+++ SUPPLIED TEXT

Giberson does not address the multitude of scientists who don’t believe in evolution, nor does he address all of the evidence for Creation, nor the suppression of scientists and teachers who believe in Creation (as documented in the video Expelled). He doesn’t talk about how things like love and self-sacrifice, etc. “evolve,” nor the explanation for the clearly evident spirit-world. In all fairness to him, a blog is not a place to be able to cover very much, but, unless I missed it, these things were not even referenced or alluded to in any credible form. Additionally, there is no reference to how a Christian deals with the irreconcilable differences between the Gospel and theistic evolution (I’ve posted on this before, and I will do so again in the near future). He does make two other quotes worth noting, which I’ll post here, and then I’ll close with a couple of thoughts:

“To suppose, as the so-called young earth creationists do, that God dictated modern scientific ideas to ancient and uncomprehending scribes is to distort the biblical message beyond recognition. Modern science was not in the worldview of the biblical authors and it is not in the Bible.”

++++++
+++ EXCERPTED RECORDS

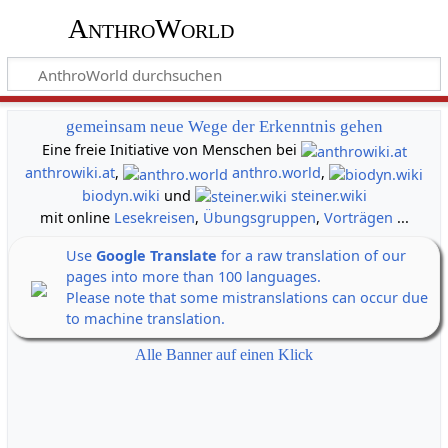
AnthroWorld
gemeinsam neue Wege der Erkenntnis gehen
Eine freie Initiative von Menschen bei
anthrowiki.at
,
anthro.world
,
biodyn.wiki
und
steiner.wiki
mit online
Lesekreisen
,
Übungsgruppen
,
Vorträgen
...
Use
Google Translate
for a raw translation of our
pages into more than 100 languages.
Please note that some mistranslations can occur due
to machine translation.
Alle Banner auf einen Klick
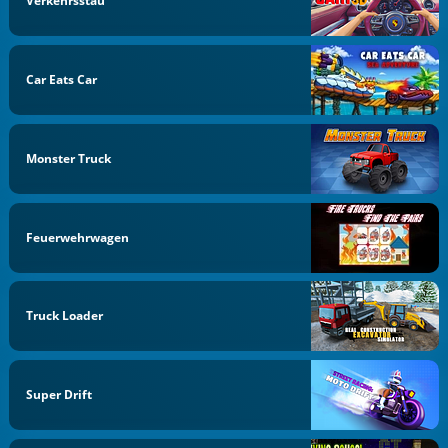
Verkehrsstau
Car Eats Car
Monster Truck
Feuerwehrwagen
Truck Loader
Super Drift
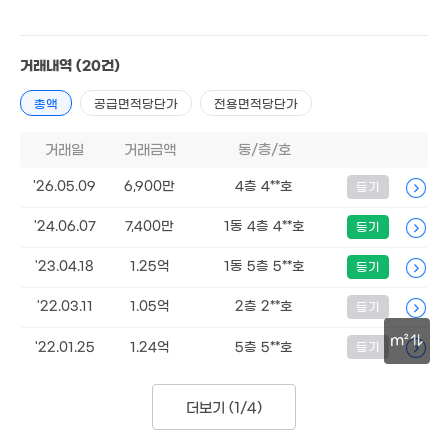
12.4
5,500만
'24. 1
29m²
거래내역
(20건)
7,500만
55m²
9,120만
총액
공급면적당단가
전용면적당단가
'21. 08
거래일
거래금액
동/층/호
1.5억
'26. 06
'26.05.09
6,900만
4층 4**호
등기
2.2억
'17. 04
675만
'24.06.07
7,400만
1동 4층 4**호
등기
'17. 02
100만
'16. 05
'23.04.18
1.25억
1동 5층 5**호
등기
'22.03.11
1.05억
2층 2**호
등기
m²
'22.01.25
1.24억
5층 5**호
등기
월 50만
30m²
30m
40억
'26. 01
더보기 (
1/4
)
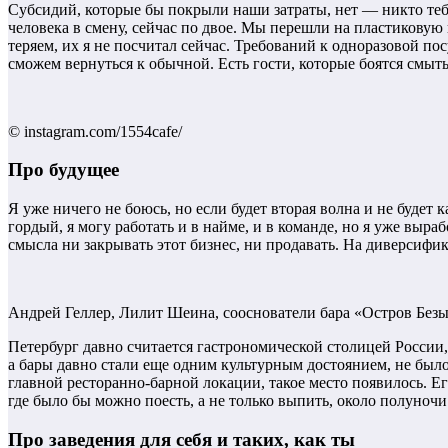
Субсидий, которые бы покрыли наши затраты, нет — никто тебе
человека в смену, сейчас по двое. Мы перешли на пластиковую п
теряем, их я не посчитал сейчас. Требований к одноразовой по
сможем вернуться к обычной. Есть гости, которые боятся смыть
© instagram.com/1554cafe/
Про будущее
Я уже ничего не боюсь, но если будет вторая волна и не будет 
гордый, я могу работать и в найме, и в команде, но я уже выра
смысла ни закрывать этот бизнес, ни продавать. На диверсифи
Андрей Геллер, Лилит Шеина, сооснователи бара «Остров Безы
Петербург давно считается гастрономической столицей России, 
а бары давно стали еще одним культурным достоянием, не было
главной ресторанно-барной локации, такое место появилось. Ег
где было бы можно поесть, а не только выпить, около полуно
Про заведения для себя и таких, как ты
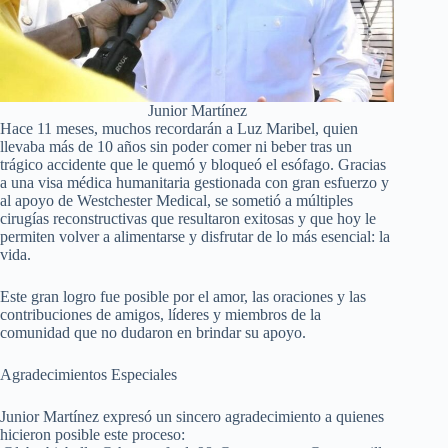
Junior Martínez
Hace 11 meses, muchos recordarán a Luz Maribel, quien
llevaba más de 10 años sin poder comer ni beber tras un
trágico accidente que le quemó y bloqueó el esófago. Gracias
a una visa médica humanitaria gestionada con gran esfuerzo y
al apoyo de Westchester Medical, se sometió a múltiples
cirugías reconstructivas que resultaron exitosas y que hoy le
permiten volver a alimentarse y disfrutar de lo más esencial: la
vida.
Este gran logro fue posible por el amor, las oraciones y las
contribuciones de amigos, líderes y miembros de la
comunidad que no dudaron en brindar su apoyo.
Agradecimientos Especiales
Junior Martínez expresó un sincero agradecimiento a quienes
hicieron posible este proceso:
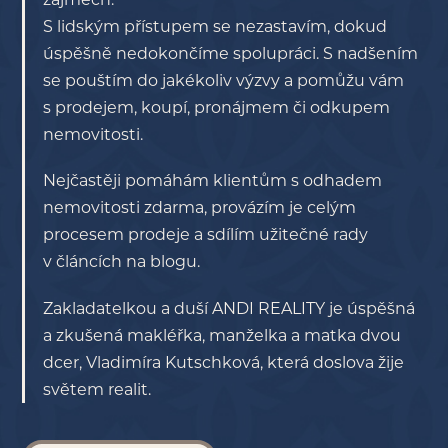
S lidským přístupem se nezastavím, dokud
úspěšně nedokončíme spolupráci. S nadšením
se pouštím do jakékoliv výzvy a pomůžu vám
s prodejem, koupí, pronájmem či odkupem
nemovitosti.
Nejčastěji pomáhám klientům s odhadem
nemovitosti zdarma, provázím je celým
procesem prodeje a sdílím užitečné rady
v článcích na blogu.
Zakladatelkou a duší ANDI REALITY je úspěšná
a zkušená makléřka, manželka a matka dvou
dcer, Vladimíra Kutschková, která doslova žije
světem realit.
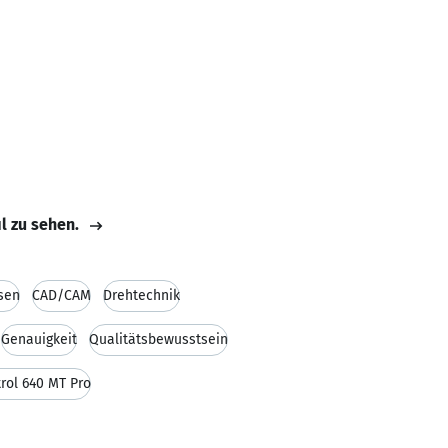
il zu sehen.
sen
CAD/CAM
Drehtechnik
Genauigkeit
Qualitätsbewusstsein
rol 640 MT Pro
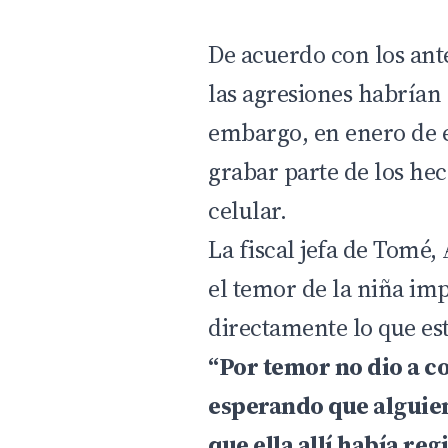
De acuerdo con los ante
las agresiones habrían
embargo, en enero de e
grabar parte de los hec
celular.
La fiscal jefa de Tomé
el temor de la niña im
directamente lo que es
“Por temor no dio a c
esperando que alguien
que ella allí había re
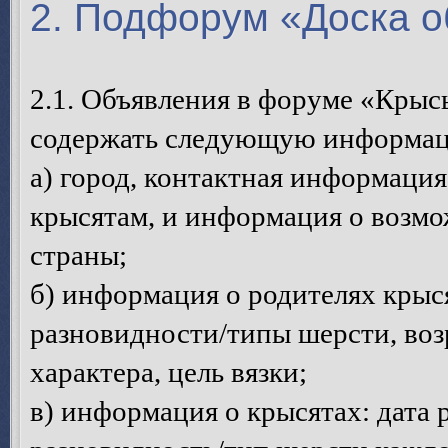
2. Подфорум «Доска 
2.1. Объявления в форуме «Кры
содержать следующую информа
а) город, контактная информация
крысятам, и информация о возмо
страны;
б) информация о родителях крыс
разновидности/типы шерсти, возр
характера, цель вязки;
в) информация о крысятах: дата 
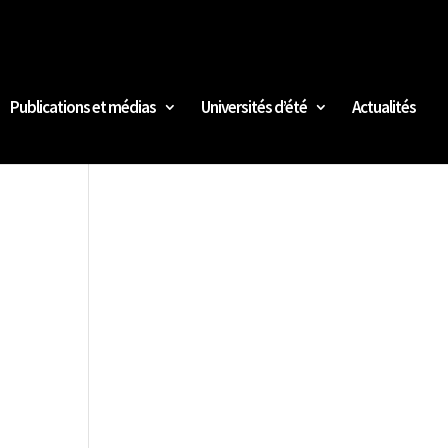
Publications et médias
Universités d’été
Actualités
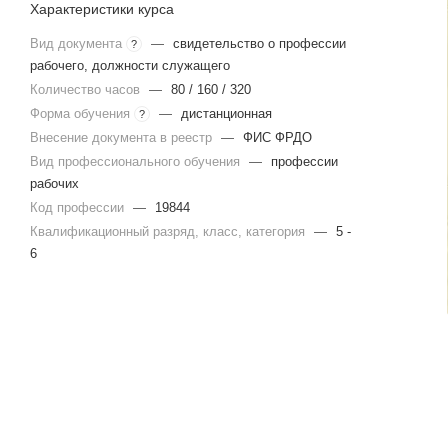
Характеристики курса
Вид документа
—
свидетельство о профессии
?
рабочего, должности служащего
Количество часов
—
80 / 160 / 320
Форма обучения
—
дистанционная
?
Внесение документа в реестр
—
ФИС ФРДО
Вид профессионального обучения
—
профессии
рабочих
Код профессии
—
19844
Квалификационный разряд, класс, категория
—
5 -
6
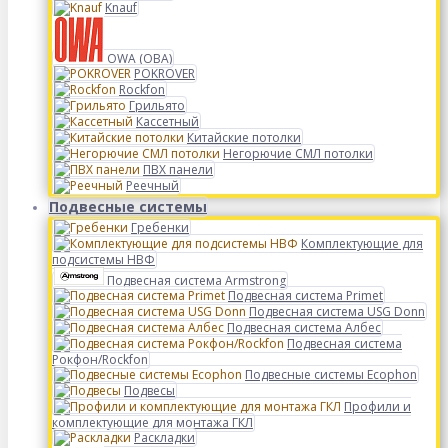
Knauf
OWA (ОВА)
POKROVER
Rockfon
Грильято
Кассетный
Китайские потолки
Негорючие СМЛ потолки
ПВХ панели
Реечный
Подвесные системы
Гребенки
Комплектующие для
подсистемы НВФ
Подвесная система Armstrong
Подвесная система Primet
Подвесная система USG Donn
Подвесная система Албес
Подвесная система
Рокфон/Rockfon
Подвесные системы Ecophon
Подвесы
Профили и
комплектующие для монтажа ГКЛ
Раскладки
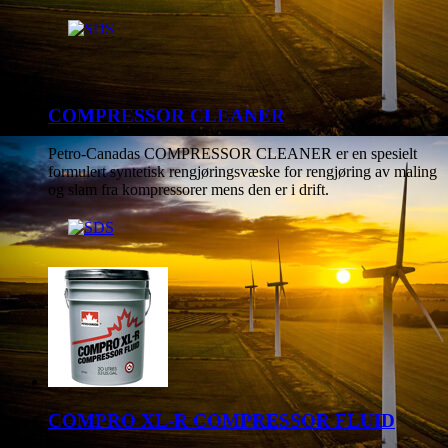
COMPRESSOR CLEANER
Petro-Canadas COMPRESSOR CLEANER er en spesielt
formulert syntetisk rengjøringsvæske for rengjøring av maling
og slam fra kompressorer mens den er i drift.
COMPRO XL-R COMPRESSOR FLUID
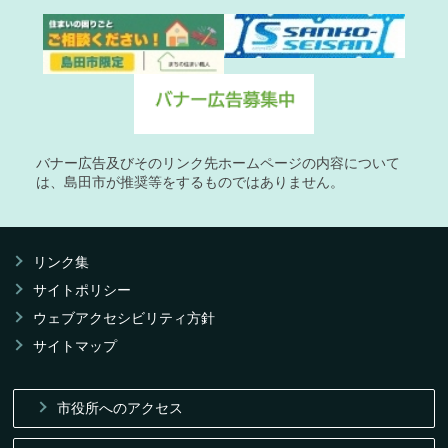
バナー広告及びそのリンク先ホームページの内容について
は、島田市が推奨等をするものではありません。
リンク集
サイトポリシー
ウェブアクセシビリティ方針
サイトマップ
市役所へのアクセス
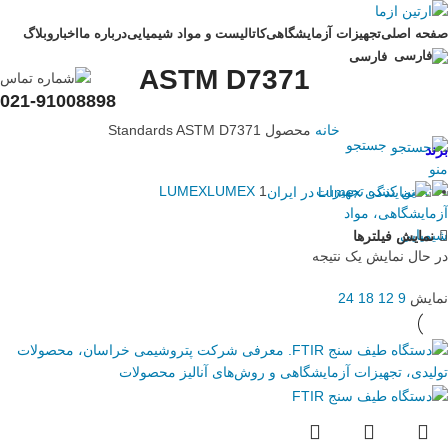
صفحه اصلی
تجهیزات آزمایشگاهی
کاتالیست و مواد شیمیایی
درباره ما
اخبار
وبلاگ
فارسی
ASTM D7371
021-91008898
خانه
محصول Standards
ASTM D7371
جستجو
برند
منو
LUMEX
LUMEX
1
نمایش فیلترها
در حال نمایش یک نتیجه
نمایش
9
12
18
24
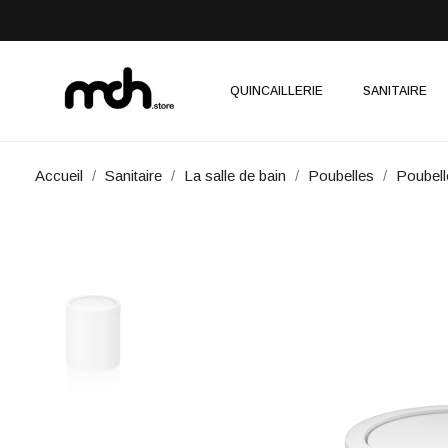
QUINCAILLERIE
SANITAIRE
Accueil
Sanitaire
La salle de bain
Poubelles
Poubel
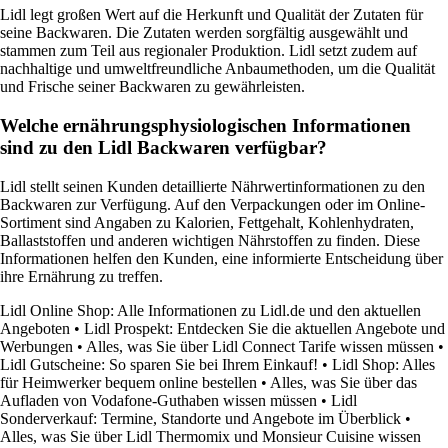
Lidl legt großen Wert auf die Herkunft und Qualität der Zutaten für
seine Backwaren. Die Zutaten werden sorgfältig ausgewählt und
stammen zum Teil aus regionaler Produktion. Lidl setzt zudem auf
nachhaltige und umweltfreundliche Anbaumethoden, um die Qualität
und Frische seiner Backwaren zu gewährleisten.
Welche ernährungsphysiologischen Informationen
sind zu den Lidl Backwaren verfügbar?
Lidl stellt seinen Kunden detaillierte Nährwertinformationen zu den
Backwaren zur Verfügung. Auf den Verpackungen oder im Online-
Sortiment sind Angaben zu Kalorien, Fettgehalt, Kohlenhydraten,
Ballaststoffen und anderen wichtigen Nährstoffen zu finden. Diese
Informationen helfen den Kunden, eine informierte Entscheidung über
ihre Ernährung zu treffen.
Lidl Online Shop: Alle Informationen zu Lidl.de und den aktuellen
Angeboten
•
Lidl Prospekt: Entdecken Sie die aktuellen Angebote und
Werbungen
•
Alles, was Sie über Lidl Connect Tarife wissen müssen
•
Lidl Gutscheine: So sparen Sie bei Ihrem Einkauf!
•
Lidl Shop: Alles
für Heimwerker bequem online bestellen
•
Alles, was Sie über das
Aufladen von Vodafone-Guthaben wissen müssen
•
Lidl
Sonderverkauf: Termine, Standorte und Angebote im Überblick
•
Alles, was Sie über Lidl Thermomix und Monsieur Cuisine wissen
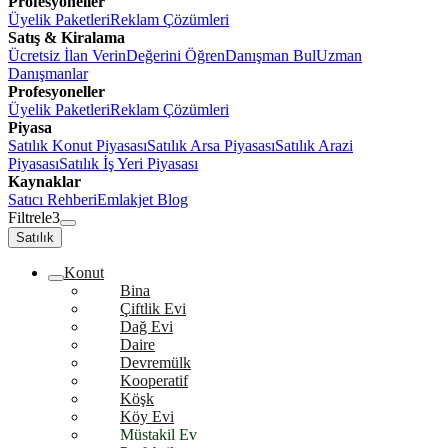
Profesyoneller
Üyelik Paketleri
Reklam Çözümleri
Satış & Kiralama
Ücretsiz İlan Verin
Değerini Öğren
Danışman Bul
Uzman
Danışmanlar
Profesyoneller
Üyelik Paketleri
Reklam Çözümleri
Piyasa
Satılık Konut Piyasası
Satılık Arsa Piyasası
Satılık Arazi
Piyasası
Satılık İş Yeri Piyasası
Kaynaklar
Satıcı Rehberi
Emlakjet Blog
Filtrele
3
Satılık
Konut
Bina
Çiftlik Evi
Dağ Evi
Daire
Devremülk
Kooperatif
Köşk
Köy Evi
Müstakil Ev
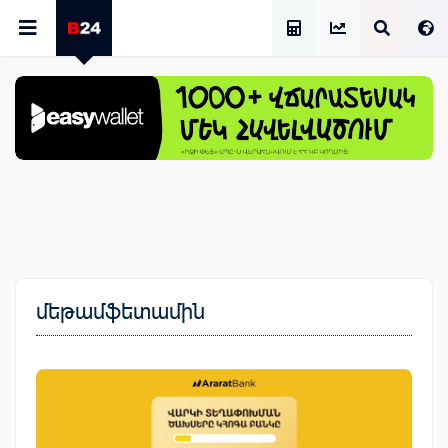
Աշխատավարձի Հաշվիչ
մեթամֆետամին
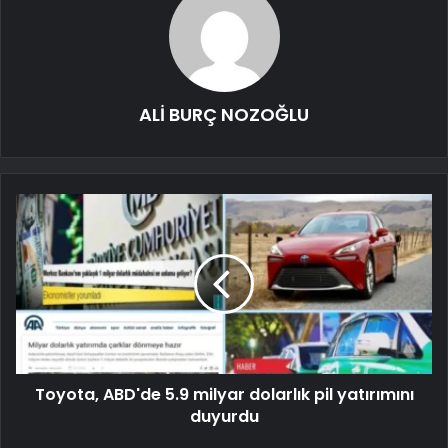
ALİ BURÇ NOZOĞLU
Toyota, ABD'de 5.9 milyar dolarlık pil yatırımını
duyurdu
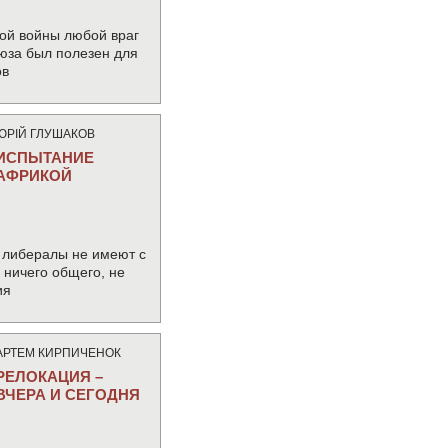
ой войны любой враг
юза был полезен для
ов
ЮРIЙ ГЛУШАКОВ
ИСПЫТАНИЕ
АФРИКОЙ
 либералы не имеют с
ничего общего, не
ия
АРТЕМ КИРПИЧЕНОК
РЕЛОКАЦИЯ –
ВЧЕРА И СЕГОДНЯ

++++++

▶ **TASK LIST**
1. Summarize the passage on Giberson in two sentences.
2. Extract every line of the records that contains the word "давно", treating uppercase and lowercase as different.

▶ **SOLUTION SET**
1. The writer faults Giberson for not addressing scientists who reject evolution, the evidence for Creation, the suppression of those who believe in Creation, how love and self-sacrifice "evolve," the spirit-world, or how a Christian handles the differences between the Gospel and theistic evolution, while granting that a blog cannot cover very much. The passage then quotes Giberson arguing that young earth creationists distort the biblical message by supposing God dictated modern scientific ideas to ancient scribes, since modern science is not in the Bible.

2.
Петербург давно считается гастрономической столицей России, 
а бары давно стали еще одним культурным достоянием, не было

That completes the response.